• fetor •
Part of Speech: Noun
Meaning: A stench, an unpleasant or offensive odor.
Notes: You may correctly chide anyone you see spell this word foetor; the only correct spelling is fetor. This word is the noun from the adjective fetid ?smelly, stinky?, which may be used as an adverb, fetidly, should you ever need a word meaning "stinkily".
In Play: Sometimes we need a word meaning "stench" that is a bit more elevated, subtle: "Binky, what is the origin of the fetor emanating from your room?" It is more applicable to the discussion of elevated offices when used figuratively: "It may take some time for the fetor to dissipate from the Illinois governor's office, now that Blagojevich has departed."

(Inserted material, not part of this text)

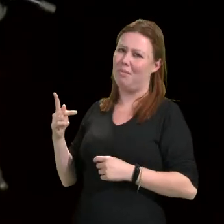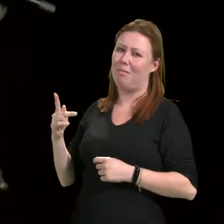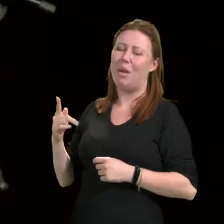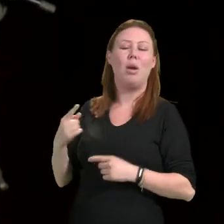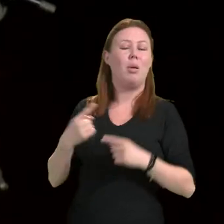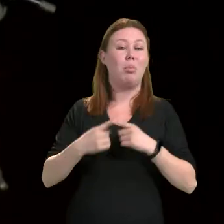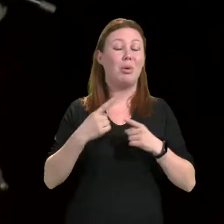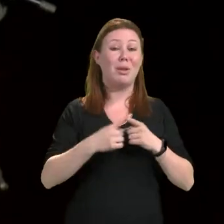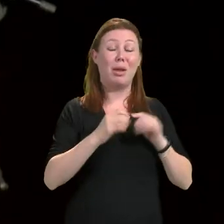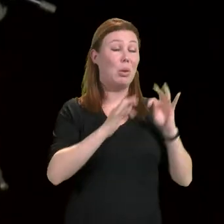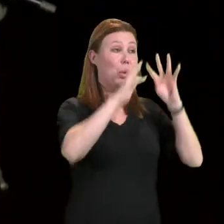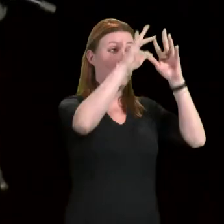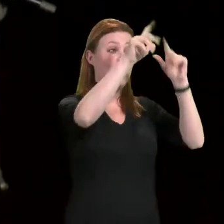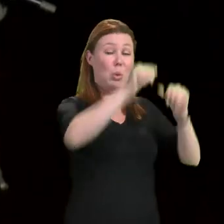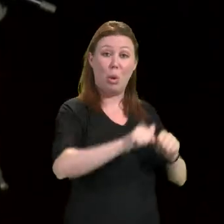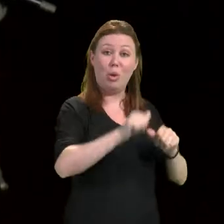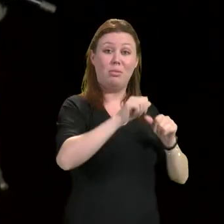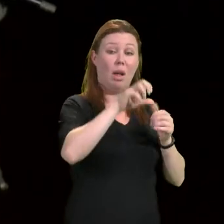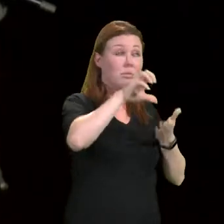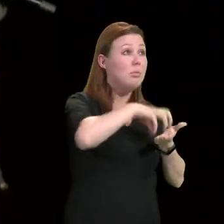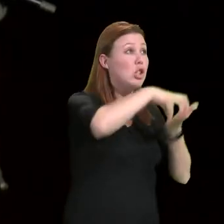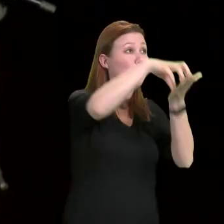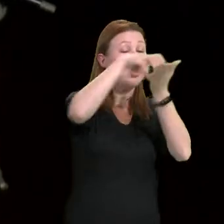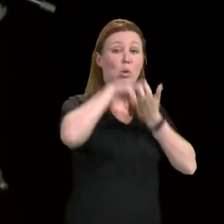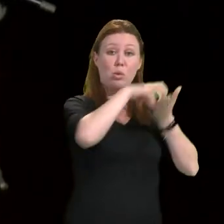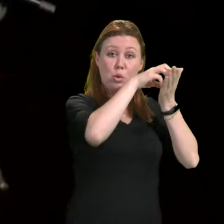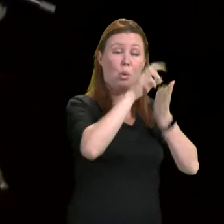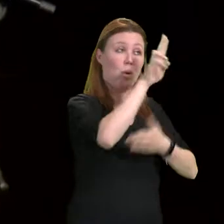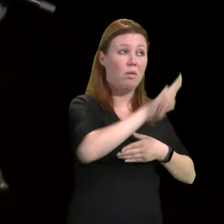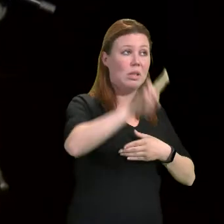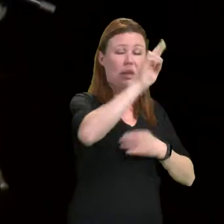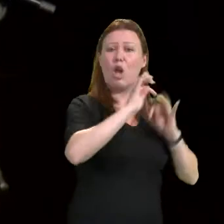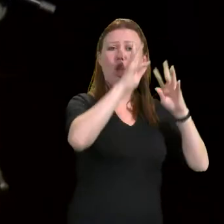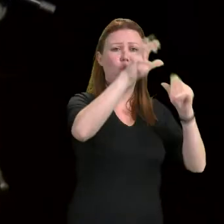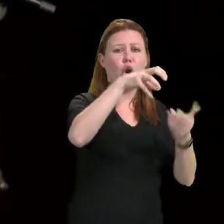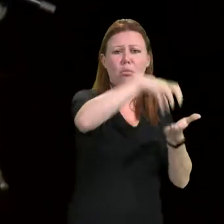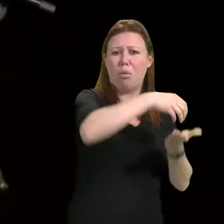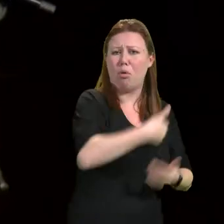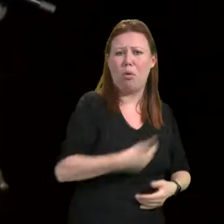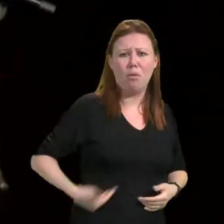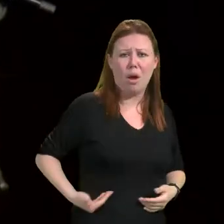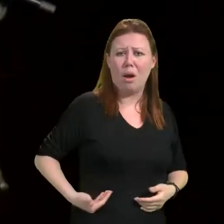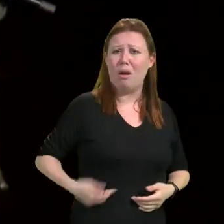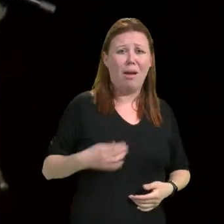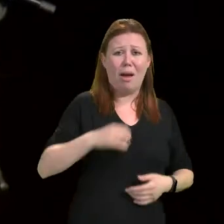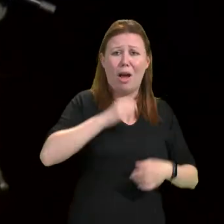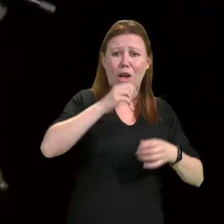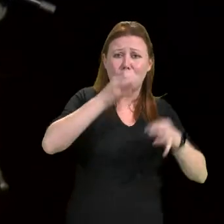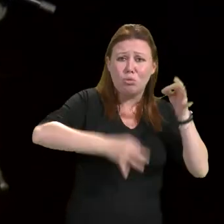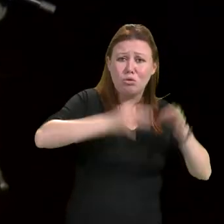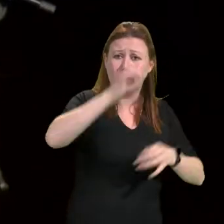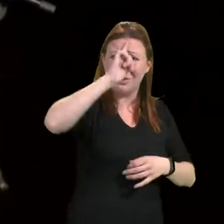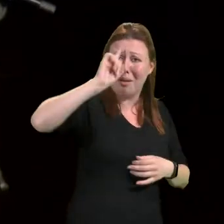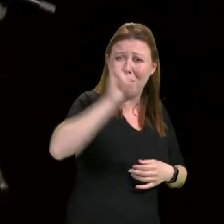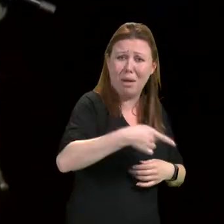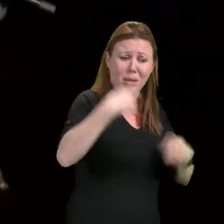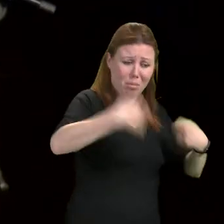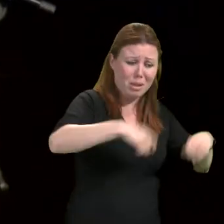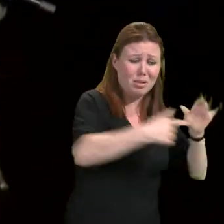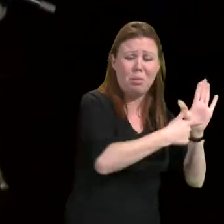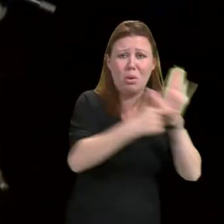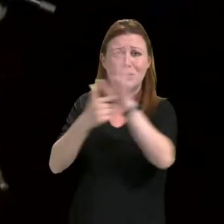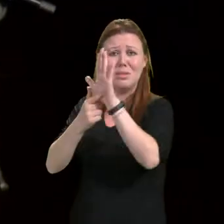As instituições universitárias, como todas as instituições públicas, são juridicamente obrigadas a terem as suas contas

Word History: Many dictionaries list foetor as an acceptable alternate spelling of today's Good Word. The Oxford English Dictionary, however, makes it clear that this is incorrect. It probably results from a confusion of this word and its adjective, fetid, with foetus, widely used in the United Kingdom. But these two words have nothing to do with each other; their similarity is purely coincidental. Fetus comes from a root meaning "to give birth, to grow" and meant "offspring" in Latin. The OE spelling was old even in Latin; by the classical period even this word was spelled with a simple E. (We wouldn't want to raise a fetor by forgetting to thank Luciano Eduardo de Oliveira, the Brazilian Dude at the Alpha Agora, for today's suggestions, so let me say, "Thank you," right here.)